Les pandas ont eu deux pouces pendant des millions d’années : les scientifiques
Des fossiles découverts en Chine aident les scientifiques à mieux comprendre l’une des merveilles de l’évolution : le faux pouce du panda géant, qui aide cet ours amateur de légumes à mâcher le bambou qui constitue la majeure partie de son alimentation.
Des chercheurs ont déclaré jeudi avoir découvert près de la ville de Zhaotong, dans le nord de la province du Yunnan, des fossiles vieux d’environ 6 millions d’années d’un panda disparu appelé Ailurarctos, qui portaient la plus ancienne trace connue de ce doigt supplémentaire improvisé – en fait un os du poignet considérablement élargi appelé sésamoïde radial.
Il ressemblait beaucoup au faux pouce des pandas modernes, mais il était un peu plus long et dépourvu du crochet intérieur présent à son extrémité chez les espèces existantes, ce qui lui permettait de manipuler les tiges, les pousses et les racines de bambou tout en mangeant.
Le faux pouce est une adaptation évolutive pour augmenter les cinq doigts actuels de la main du panda.

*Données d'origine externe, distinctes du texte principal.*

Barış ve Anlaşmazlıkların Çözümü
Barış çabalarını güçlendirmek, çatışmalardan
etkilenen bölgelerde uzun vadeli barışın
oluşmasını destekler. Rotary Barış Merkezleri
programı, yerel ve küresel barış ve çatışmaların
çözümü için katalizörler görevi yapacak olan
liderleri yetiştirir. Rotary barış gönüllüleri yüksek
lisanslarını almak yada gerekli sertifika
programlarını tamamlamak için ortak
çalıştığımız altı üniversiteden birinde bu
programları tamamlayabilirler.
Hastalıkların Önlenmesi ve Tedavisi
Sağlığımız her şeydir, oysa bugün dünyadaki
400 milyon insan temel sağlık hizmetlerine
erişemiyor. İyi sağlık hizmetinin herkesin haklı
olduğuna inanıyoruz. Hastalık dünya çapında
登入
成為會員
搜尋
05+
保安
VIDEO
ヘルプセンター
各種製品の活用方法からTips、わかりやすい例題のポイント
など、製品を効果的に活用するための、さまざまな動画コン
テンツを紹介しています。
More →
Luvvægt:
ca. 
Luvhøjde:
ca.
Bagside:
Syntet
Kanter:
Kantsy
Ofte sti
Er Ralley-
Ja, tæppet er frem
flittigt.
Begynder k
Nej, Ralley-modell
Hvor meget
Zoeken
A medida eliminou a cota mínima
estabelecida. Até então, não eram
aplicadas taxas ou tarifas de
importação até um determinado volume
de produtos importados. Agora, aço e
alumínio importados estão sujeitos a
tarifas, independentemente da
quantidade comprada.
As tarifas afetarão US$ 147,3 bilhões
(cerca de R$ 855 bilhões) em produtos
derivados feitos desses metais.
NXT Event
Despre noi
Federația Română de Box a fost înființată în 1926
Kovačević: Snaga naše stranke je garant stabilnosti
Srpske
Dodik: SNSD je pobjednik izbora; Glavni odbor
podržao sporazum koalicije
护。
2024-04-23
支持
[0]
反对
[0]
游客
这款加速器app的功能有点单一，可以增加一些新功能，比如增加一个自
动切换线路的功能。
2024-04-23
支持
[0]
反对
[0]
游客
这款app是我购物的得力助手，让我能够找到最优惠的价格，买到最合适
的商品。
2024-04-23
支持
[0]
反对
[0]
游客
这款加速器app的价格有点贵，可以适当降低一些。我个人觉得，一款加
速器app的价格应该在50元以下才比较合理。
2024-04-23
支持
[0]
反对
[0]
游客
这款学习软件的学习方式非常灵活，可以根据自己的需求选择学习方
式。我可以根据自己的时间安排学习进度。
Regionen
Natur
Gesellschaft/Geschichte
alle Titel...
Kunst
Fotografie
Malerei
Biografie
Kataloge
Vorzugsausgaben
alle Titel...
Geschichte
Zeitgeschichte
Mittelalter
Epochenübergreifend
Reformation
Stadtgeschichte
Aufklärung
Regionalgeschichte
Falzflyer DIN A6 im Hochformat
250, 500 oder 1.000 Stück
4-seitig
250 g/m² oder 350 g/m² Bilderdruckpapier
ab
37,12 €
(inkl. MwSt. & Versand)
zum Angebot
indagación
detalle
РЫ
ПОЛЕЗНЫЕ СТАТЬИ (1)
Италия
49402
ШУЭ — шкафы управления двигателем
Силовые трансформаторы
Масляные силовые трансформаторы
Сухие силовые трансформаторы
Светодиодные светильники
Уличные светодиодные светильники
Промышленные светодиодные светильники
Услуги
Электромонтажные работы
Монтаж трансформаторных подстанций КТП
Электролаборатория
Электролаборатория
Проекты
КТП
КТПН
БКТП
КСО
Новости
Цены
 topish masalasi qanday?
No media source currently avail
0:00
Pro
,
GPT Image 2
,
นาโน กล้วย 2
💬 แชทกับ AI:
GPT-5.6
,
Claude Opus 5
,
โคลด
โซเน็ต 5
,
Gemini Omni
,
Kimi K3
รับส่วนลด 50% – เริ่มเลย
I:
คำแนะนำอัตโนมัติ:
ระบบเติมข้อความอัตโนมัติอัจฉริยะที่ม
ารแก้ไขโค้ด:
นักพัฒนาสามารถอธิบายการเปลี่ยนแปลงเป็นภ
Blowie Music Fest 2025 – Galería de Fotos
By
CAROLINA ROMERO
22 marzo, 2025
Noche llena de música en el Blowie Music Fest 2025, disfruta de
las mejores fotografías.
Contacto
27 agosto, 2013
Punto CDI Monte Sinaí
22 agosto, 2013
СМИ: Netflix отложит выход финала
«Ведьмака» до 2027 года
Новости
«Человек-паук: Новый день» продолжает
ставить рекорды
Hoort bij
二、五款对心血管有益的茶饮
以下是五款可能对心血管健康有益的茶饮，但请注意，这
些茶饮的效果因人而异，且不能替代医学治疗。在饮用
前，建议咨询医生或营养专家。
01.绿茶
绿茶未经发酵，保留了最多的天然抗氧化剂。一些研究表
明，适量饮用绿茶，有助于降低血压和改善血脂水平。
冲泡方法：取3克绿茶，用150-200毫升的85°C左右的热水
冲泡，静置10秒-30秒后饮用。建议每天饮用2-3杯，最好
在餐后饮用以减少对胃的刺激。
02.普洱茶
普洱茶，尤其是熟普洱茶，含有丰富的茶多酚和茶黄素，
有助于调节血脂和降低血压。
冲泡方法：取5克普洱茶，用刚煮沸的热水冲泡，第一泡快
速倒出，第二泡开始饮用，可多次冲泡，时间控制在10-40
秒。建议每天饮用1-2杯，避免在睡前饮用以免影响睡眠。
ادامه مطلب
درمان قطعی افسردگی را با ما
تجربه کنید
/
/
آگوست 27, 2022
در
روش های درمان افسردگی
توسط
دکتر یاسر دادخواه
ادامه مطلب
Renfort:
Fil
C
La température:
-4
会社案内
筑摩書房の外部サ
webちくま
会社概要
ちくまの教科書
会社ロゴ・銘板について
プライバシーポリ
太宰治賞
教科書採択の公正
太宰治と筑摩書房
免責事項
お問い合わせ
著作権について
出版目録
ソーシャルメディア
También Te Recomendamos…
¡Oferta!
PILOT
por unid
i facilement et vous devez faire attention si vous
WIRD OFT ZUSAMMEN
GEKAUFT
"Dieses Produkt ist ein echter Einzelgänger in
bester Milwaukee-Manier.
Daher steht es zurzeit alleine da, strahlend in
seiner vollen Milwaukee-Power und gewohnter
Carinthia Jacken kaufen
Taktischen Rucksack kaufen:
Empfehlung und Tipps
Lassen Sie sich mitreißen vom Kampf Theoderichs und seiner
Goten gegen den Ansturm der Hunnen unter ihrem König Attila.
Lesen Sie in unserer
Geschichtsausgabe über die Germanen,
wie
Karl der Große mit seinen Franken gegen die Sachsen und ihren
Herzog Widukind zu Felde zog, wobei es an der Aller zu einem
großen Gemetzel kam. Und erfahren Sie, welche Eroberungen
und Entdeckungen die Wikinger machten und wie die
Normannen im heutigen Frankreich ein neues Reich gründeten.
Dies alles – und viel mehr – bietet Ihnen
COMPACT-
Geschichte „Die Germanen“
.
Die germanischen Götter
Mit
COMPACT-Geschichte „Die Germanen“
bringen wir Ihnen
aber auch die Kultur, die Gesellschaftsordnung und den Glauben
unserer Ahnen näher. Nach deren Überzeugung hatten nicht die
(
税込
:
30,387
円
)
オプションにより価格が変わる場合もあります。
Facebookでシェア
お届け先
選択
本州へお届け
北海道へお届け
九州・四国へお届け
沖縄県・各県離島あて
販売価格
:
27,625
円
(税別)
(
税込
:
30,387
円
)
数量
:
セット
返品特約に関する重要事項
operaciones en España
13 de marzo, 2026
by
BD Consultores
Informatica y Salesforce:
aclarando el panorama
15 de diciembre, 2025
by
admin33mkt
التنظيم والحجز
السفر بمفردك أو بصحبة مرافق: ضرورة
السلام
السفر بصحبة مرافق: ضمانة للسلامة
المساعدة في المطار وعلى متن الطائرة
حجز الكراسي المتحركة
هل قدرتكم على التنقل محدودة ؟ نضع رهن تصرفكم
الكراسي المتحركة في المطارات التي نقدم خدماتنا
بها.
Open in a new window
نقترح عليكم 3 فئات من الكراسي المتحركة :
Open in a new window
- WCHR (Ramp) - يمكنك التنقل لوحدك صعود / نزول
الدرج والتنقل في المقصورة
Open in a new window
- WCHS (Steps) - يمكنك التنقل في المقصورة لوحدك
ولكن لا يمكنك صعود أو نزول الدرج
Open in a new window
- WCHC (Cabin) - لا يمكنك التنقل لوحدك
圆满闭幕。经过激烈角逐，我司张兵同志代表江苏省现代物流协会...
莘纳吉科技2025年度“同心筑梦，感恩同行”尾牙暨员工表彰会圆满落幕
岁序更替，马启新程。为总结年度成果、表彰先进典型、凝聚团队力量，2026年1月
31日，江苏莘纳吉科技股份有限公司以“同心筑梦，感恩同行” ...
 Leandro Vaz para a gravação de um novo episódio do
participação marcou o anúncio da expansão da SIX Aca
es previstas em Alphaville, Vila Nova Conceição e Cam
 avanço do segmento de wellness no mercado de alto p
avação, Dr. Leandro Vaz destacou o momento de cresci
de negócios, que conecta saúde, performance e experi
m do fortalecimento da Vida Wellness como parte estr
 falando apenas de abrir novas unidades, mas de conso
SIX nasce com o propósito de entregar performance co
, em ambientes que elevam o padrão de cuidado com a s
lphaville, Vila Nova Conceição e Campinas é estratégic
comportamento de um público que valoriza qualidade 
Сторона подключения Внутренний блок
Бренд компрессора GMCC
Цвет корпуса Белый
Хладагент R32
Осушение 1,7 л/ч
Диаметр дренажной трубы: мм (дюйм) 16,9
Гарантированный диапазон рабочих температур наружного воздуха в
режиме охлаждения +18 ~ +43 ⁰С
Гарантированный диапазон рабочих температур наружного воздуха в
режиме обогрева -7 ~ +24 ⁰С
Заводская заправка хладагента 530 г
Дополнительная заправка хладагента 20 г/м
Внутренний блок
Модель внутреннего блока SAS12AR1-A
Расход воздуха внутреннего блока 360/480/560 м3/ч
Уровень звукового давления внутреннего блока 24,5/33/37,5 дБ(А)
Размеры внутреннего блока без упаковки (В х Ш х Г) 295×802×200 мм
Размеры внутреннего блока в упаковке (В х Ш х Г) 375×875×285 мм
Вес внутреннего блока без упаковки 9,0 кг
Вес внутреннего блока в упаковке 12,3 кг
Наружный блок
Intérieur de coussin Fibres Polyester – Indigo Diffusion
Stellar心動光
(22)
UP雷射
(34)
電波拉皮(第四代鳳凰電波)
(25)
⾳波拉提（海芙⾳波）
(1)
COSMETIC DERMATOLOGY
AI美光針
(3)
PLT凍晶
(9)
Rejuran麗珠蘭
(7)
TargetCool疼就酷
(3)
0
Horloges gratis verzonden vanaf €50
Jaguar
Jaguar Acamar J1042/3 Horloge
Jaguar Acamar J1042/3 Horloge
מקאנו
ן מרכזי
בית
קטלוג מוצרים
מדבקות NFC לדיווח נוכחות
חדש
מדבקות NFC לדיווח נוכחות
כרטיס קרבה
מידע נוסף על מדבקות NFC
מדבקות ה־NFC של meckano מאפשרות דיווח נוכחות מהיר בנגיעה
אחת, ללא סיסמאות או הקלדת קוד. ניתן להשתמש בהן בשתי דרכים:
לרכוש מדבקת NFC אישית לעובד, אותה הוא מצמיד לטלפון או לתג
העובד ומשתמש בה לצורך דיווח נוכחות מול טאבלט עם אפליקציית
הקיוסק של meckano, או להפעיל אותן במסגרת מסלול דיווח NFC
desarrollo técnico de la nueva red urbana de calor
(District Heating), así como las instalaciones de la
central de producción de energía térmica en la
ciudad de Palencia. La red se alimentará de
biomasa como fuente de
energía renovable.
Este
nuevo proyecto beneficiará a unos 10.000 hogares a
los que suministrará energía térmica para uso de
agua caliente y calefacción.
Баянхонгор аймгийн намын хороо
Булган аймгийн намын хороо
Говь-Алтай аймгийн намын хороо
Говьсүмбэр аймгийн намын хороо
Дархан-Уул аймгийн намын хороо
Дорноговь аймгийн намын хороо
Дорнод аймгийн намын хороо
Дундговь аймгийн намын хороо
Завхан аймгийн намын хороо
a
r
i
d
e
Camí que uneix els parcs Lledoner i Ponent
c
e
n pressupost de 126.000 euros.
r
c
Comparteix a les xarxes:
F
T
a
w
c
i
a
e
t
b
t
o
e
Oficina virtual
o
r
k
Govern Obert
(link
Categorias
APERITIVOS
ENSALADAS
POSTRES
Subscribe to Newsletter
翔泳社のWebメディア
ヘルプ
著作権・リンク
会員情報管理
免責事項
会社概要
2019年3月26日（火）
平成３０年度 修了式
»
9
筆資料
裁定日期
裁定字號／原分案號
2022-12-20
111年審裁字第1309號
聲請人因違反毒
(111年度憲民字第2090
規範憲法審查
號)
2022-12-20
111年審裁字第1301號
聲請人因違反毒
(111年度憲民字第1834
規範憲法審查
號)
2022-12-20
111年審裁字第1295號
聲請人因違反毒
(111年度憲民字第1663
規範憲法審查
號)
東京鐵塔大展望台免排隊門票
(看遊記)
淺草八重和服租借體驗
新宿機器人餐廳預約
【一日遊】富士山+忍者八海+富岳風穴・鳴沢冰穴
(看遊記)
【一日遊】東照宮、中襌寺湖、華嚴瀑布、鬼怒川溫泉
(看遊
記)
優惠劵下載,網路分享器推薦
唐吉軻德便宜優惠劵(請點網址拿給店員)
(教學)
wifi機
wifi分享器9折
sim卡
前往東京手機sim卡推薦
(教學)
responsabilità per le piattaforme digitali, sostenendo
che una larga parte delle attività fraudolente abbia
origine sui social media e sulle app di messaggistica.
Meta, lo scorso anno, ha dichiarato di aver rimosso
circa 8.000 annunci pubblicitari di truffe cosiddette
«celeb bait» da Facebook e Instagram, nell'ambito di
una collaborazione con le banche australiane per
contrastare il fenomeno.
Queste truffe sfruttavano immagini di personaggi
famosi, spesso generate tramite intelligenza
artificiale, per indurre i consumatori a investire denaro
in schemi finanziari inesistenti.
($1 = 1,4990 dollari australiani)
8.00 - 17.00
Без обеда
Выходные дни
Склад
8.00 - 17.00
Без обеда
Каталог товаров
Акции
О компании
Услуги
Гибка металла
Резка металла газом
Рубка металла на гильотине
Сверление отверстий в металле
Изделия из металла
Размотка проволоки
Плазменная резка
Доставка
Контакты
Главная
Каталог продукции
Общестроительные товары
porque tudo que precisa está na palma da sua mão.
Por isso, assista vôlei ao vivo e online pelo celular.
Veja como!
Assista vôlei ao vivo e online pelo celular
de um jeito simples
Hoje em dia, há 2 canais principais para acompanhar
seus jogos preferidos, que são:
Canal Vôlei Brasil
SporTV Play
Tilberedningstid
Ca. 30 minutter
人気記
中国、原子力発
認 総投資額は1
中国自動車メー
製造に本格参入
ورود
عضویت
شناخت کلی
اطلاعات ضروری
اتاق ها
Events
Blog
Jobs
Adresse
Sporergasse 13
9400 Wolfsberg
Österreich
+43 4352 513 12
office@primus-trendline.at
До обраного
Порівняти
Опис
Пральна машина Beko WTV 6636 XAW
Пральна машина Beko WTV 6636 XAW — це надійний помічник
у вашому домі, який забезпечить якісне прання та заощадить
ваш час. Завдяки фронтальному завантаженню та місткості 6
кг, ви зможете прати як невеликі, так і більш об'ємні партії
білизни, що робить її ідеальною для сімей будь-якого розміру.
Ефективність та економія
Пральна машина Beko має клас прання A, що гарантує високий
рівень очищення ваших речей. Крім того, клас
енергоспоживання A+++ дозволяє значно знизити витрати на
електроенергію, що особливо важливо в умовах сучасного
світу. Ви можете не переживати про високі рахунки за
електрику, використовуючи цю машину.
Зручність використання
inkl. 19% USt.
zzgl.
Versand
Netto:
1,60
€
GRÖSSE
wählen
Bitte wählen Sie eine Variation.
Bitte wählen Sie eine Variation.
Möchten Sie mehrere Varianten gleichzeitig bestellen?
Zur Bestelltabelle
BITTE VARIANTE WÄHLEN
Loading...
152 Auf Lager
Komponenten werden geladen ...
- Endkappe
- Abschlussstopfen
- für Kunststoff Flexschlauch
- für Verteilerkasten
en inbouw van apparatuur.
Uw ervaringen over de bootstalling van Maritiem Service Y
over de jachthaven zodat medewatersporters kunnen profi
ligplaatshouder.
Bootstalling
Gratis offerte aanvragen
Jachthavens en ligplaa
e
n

La main de l’ours n’a pas le pouce opposable que possèdent les humains et divers primates et qui permet de saisir et de manipuler des objets avec les doigts. Le faux pouce a une fonction similaire.
« Il utilise le faux pouce comme un pouce opposable très rudimentaire pour saisir les bambous, un peu comme nos propres pouces, sauf qu’il est situé au niveau du poignet et qu’il est beaucoup plus court que les pouces humains », a déclaré le paléontologue Xiaoming Wang, du Natural History Museum of Los Angeles County, principal auteur de la recherche publiée dans la revue Scientific Reports https://www.nature.com/articles/s41598-022-13402-y.
Ailurarctos était un précurseur évolutif du panda moderne, plus petit mais avec des traits anatomiques indiquant un mode de vie similaire, notamment un régime alimentaire à base de bambou. Le faux pouce du panda moderne présente certains avantages par rapport à la version antérieure.
« Le faux pouce crochu permet de saisir plus fermement le bambou et, en même temps, son extrémité moins saillante – en raison du crochet recourbé – facilite la marche du panda. Imaginez que le faux pouce est piétiné chaque fois que le panda marche. Nous pensons donc que c’est la raison pour laquelle le faux pouce des pandas modernes est devenu plus court et non plus long », a déclaré Wang.
La prise ferme du panda sur le bambou agit contre l’action saccadée de la bouche afin de briser rapidement la nourriture en petits morceaux, a ajouté Wang.
Les chercheurs ont d’abord trouvé un os du bras d’Ailurarctos en 2010, puis ont découvert des dents et le faux pouce en 2015, ce qui leur a permis de bien mieux comprendre l’animal. Jusqu’à présent, la plus ancienne preuve connue de cette structure en forme de pouce remontait à des fossiles datant d’environ 102 000 à 49 000 ans chez la même espèce de panda vivant aujourd’hui.
Le faux pouce permet aux pandas de tenir des bambous pour les manger mais pas de faire tourner la nourriture comme le permettrait un vrai pouce.
« L’une des caractéristiques les plus importantes des êtres humains et de leurs parents primates est l’évolution d’un pouce qui peut être maintenu contre les autres doigts pour une préhension précise. Le faux pouce du panda est beaucoup moins efficace que le pouce humain, mais il suffit à fournir au panda géant la capacité de préhension nécessaire pour manger du bambou », a déclaré le paléontologue et co-auteur de l’étude Tao Deng de l’Académie chinoise des sciences à Pékin.
Les pandas, l’une des huit espèces d’ours du monde, habitaient autrefois de vastes étendues d’Asie. Aujourd’hui, ils vivent principalement dans les forêts tempérées des montagnes du sud-ouest de la Chine, avec une population sauvage estimée à moins de 2 000 individus.
Le régime alimentaire du panda est à 99 % végétarien, même s’il lui arrive de manger des petits animaux et des charognes. En raison de leur système digestif inefficace, les pandas consomment de grandes quantités pour satisfaire leurs besoins nutritionnels – 12 à 38 kg de bambou tout en mangeant jusqu’à 14 heures par jour.
Le faux pouce n’était pas présent chez un autre ours étroitement apparenté qui vivait il y a environ 9 millions d’années, ont précisé les chercheurs.
« Il s’agit d’une grande innovation – la transformation d’un os mineur en un élément utile à un usage particulier », a déclaré Lawrence Flynn, paléobiologiste de l’Université Harvard et co-auteur de l’étude.